• Source text:

⟨

Goldberg’s clusters were chosen instead of Wood’s IIDL clusters because the terms used are largely the same as those analyzed in Study 1, and because the IIDL clusters include a number of non-personality related terms such as those involving looks (beautiful, handsome), wealth (rich, poor) or age (young, old).


Table 2 shows the sum of the usage frequencies of the adjectives in the top-ranking 30 clusters. In causal clauses, the total frequency of the use of the personality terms in the top 30 clusters was 855 as compared to 240 for the 70 lower-ranking clusters. In Google Book texts the cumulative frequency of the top 30 cluster adjectives was 126 × 10-7% as compared to 54 × 10-7% for the 70 lower-ranking clusters. The correlation between usage frequency in causal phrases and in book texts was .76.
As expected, the top-ranking clusters shown in Table 2 include the top-ranking adjectives shown in Table 1, with a few exceptions, such as religious, which was not included in Goldberg’s 1990 study. Based on the adjective list, “the Big Five facets” are kindness, honesty, intelligence, shyness, and humility, while the cluster ranking indicates morality, empathy, intelligence, modesty, and shyness as the five most significant facets.

⟩

• Given information:
⟨

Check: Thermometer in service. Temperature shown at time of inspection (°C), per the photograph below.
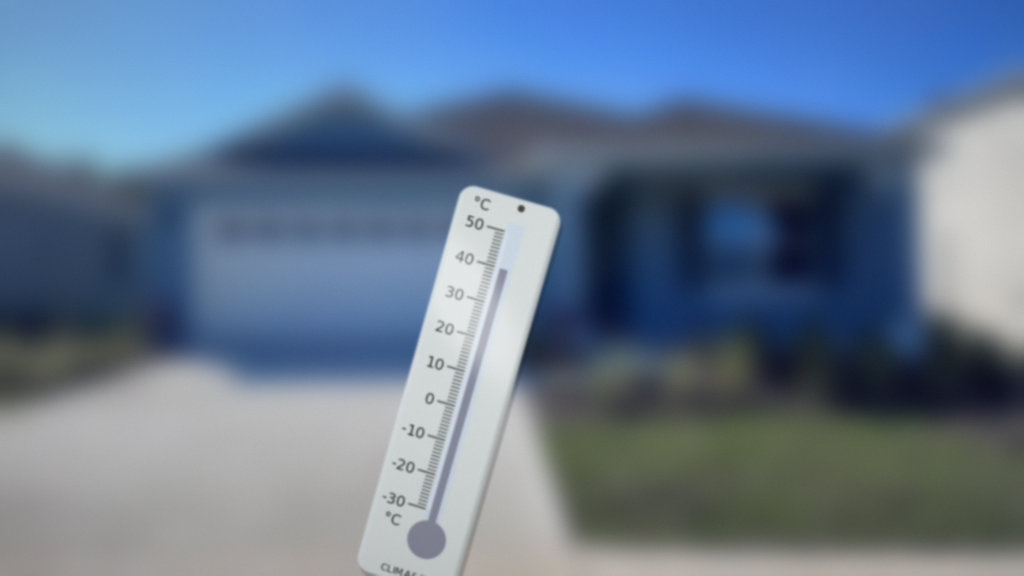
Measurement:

⟩

• Exercise requirements:
1. From the passage on personality adjective clusters, list the five facets that the cluster ranking indicates as most significant.
2. Write the next paragraph of the passage on personality adjective clusters, picking up after its final sentence.

• Per-task outputs:
1. morality, empathy, intelligence, modesty, shyness

2.
The results of the study support previous studies that have analyzed usage frequencies of personality descriptors. A few personality terms are used very frequently, whereas many personality terms found in dictionaries are rarely used (Leising, Scharloth, Lohse, & Wood, 2014; Roivainen, 2013; Wood, 2015). Social desirability and category breadth are correlated positively with usage frequency (Wood, 2015). High usage terms on the Internet are also frequently used in other corpora, such as the Google Books corpus, Corpus of Contemporary American English (Davies, 2008; Wood, 2015), Twitter (Roivainen, 2015), and in open-ended self-descriptions (Ames & Bianchi, 2008). Usage frequency has only a weak positive correlation with factor loading (Roivainen, 2013; Wood, 2015), which means that many popular personality terms represent traits that are in the interstitial space between the major domains of the Big Five model.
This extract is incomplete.